- JO 2024
- Cérémonie d’ouverture
Macron, maître du Je olympique
Emmanuel Macron tente apparemment d’utiliser les Jeux olympiques et paralympiques de Paris pour redorer son image et rassembler le pays autour de sa personne. Il a déjà essayé pareille stratégie avec le foot, et l’échec de son storytelling aurait dû lui servir de leçon. Mais non.
Emmanuel Macron ne s’en est jamais caché, les Jeux olympiques et paralympiques seront un des temps forts de son second quinquennat.
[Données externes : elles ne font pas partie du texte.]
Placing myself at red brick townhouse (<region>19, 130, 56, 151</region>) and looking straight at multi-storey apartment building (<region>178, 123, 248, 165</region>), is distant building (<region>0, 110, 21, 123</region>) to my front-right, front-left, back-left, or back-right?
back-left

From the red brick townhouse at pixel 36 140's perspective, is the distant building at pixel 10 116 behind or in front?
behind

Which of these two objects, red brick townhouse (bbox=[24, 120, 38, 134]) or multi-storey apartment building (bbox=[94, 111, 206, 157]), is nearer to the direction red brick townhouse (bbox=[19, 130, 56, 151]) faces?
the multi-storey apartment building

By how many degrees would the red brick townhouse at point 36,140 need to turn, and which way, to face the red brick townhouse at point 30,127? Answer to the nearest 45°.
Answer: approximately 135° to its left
Ce grand événement sportif international, « cette fête sportive », durant laquelle la planète entière aura les yeux rivés sur l’Hexagone (et son Jupiter), compte plus que tout dans la construction de sa propre légende, surtout dans le contexte politique actuel. Cet immense raout aussi bien diplomatique qu’économique que sera Paris 2024 constitue une opportunité unique pour lui de se croire de nouveau au centre du monde. Surtout après une campagne législative qui a traumatisé le pays, souligné l’affaiblissement de sa légitimité, y compris hors de nos frontières, et laissé la France avec un gouvernement démissionnaire, mais en charge des affaires courantes lors cette « parenthèse enchantée » athlétique. « Nous ne sommes pas en situation de pouvoir changer des choses parce qu’on créerait un désordre », a-t-il annoncé. Mais qui l’a causé, ce désordre ?
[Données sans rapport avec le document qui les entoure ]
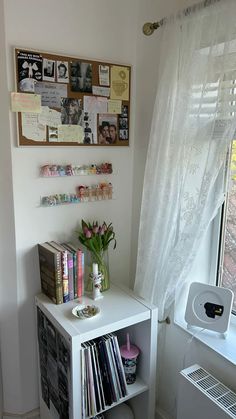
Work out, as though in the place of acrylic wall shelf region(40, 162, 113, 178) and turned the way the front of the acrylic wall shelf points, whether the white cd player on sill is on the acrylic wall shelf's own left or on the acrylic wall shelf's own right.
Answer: on the acrylic wall shelf's own left

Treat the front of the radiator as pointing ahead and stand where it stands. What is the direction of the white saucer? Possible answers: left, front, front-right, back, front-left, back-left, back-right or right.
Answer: front-right

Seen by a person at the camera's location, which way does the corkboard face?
facing the viewer and to the right of the viewer

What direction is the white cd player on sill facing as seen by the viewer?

Une fois de plus, le président de la République entend employer le sport pour se poser en sauveur ou rassembleur de la nation, inventant même au passage une « trêve politique », déjà rejetée par les oppositions, à commencer par le NFP. On pouvait ainsi lire dans les colonnes du Parisien : « Un proche du chef de l’État a toutefois estimé que le travail des “forces républicaines” en vue d’une coalition devait se poursuivre pendant les JO, avec un président dans “un rôle d’arbitre, d’unité de la Nation et d’accompagnement” de ce grand rendez-vous sportif. » Bref : admirez-moi pendant « mes » JO, vous qui avez si mal voté. Malheureusement, ces JO ont peu de chance de se révéler aussi idylliques qu’il ne le rêve. Le début des compétitions, notamment en football, l’a d’ores et déjà illustré concrètement : hymne israélien sifflé (et argentin pour d’autres raisons), grève des danseurs de la cérémonie d’ouverture, etc. L’incantation consensuelle et unanimiste a peu de chance de fonctionner comme par magie. La France ne cessera pas d’être une démocratie pour le seul bonheur du CIO et de son VRP élyséen.
Sacré coup du sport
Le président de la République aurait dû pourtant être instruit par ces tentatives ratées et souvent contre-productives dans le domaine du football. En soustrayant les Bleus victorieux de 2018 à la joie populaire, pour les privatiser lors d’une party entre happy few dans les murs de son palais – bus détourné par un certain Alexandre Benalla –, il avait déjà commis une première faute de goût en confondant sa personne et la nation. Ce grand moment de bonheur tricolore s’était transformé en culte de sa personnalité. Or en démocratie, seul le peuple est souverain. Même hiatus quand il était descendu sur la pelouse à Doha après la finale perdue contre l’Argentine en 2022, afin de consoler un Kylian Mbappé sonné et mutique. Il était une fois de plus sorti de son rôle en essayant de se poser en petit père du pays, une figure rassurante caricaturale pour quelques points dans les sondages. Toujours dans le sillage du capitaine des Bleus, ses interventions répétées pour le conduire à rester au PSG, puis ensuite obtenir du Real un droit de visite pour les JO ont laissé l’impression d’une faiblesse politique, comme s’il cherchait auprès du ballon rond une légitimité populaire qui lui faisait défaut.
C’est ainsi qu’il prétend utiliser Paris 2024 pour imposer de facto une stature quasi gaullienne ou mitterrandienne qui lui glisse entre les doigts. Emmanuel Macron attend désormais donc que ces JOP prouvent à nos concitoyens quel grand homme politique il est. « Ses » olympiades, comme « son » équipe de France, doivent pousser à l’admirer, persuader qu’il est a toujours eu raison et que sans lui nous sommes perdus. Seul problème, à l’instar du foot, les Jeux olympiques sont par essence politiques, et il n’y aura pas plus de trêve que d’interruption de match sur ce terrain de luttes.